**EXERCISE INSTRUCTIONS:**
Which lines below contain the word "Hepatocellular"? Copy each one.

BEGIN INPUT DATA

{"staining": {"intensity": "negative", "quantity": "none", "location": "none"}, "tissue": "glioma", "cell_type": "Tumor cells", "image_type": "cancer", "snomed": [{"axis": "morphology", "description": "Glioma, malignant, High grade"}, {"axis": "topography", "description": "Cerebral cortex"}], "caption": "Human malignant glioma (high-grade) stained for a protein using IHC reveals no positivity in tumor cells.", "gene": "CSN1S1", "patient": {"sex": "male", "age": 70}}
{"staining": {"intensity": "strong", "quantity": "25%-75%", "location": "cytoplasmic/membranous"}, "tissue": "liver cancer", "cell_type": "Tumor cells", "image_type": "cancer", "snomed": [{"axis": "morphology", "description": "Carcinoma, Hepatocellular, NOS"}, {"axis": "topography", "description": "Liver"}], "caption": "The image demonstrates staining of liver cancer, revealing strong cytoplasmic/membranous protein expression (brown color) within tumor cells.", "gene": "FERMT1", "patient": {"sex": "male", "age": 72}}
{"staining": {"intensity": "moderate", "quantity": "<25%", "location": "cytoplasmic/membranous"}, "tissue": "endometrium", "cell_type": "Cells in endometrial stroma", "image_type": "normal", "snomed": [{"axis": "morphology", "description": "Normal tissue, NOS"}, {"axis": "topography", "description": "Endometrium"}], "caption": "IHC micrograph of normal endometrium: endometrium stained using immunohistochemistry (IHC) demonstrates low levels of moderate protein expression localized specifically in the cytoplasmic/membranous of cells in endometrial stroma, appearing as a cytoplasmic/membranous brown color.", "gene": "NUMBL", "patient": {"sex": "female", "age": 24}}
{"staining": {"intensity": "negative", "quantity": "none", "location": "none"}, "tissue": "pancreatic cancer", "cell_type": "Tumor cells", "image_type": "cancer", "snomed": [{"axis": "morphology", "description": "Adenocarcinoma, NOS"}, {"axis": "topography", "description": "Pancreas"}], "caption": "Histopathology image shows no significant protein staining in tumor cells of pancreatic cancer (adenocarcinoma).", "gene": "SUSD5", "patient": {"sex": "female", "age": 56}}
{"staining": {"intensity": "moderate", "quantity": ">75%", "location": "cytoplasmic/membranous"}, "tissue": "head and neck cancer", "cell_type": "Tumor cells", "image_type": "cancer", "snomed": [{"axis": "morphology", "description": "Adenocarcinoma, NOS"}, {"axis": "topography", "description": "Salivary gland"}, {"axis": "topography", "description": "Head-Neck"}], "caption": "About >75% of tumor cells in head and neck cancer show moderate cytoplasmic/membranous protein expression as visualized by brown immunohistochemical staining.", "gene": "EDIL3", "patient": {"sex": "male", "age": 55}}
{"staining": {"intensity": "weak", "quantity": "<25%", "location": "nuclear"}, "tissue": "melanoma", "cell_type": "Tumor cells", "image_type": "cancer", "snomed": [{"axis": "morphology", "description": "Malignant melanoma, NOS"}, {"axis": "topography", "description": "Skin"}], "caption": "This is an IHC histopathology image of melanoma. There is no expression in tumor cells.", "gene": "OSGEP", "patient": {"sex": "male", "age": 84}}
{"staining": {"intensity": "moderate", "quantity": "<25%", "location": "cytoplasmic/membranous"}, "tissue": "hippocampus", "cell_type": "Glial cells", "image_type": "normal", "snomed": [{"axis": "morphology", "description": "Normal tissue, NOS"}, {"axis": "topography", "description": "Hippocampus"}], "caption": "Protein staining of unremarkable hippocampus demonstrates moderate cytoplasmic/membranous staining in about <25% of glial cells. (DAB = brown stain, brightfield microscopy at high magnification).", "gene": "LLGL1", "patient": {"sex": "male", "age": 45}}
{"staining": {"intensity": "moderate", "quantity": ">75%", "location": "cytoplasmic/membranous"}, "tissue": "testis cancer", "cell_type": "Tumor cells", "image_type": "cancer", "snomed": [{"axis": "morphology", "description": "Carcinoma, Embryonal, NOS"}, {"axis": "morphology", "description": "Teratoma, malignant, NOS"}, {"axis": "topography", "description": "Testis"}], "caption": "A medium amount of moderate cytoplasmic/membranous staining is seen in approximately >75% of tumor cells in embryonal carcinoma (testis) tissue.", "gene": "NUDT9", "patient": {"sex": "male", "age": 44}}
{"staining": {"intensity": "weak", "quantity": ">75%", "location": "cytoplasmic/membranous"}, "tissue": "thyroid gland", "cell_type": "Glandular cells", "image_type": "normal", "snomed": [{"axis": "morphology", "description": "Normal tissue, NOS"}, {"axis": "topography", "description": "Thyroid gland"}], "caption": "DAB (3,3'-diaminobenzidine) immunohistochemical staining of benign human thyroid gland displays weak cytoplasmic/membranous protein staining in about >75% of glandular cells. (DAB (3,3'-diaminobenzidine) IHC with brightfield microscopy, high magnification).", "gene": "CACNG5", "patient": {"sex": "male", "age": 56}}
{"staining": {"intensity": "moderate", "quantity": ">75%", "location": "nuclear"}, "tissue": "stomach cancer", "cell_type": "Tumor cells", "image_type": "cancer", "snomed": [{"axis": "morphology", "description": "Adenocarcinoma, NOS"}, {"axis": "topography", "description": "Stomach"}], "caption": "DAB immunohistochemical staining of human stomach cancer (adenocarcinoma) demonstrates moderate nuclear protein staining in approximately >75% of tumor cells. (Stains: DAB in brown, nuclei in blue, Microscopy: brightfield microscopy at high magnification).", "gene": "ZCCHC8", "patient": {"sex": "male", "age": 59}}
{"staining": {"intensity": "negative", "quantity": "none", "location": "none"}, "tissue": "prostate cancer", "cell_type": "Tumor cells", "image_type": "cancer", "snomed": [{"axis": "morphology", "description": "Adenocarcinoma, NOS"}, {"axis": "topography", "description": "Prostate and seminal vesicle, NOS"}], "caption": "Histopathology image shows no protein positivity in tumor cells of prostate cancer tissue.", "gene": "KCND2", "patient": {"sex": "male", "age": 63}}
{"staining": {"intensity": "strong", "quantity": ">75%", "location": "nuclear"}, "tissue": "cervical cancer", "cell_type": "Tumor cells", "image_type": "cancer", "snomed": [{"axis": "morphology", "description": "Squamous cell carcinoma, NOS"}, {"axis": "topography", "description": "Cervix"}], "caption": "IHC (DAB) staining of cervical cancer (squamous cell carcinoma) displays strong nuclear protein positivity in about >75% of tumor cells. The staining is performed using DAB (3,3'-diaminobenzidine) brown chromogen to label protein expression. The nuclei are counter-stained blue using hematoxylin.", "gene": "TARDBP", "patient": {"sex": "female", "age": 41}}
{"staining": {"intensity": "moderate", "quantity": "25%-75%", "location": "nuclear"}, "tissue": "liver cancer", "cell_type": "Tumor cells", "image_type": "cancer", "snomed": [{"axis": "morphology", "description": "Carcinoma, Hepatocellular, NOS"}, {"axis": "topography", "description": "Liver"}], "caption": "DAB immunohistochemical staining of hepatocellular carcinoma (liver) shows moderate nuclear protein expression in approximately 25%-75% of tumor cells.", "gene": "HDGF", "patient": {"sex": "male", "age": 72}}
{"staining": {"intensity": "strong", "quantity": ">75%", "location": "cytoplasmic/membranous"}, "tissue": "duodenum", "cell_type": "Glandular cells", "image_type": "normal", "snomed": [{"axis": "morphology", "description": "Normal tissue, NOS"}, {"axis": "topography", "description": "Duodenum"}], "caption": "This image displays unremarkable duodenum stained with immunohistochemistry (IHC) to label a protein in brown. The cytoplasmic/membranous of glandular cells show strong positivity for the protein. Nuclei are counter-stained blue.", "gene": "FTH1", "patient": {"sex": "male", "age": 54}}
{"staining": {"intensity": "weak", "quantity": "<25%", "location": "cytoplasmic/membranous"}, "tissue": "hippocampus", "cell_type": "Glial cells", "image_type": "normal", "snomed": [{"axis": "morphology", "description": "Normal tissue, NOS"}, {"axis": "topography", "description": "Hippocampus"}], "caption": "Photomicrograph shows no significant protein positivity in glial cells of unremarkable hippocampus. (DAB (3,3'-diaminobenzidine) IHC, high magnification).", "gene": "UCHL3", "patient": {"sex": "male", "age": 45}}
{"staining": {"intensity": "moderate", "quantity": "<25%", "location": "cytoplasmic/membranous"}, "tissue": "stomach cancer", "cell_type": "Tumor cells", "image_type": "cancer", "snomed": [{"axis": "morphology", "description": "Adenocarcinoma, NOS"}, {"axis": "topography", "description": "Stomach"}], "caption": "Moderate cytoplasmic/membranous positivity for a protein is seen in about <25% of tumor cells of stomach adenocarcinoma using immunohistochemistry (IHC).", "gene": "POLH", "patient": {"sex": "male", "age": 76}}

END INPUT DATA

**TASK RESPONSE:**
{"staining": {"intensity": "strong", "quantity": "25%-75%", "location": "cytoplasmic/membranous"}, "tissue": "liver cancer", "cell_type": "Tumor cells", "image_type": "cancer", "snomed": [{"axis": "morphology", "description": "Carcinoma, Hepatocellular, NOS"}, {"axis": "topography", "description": "Liver"}], "caption": "The image demonstrates staining of liver cancer, revealing strong cytoplasmic/membranous protein expression (brown color) within tumor cells.", "gene": "FERMT1", "patient": {"sex": "male", "age": 72}}
{"staining": {"intensity": "moderate", "quantity": "25%-75%", "location": "nuclear"}, "tissue": "liver cancer", "cell_type": "Tumor cells", "image_type": "cancer", "snomed": [{"axis": "morphology", "description": "Carcinoma, Hepatocellular, NOS"}, {"axis": "topography", "description": "Liver"}], "caption": "DAB immunohistochemical staining of hepatocellular carcinoma (liver) shows moderate nuclear protein expression in approximately 25%-75% of tumor cells.", "gene": "HDGF", "patient": {"sex": "male", "age": 72}}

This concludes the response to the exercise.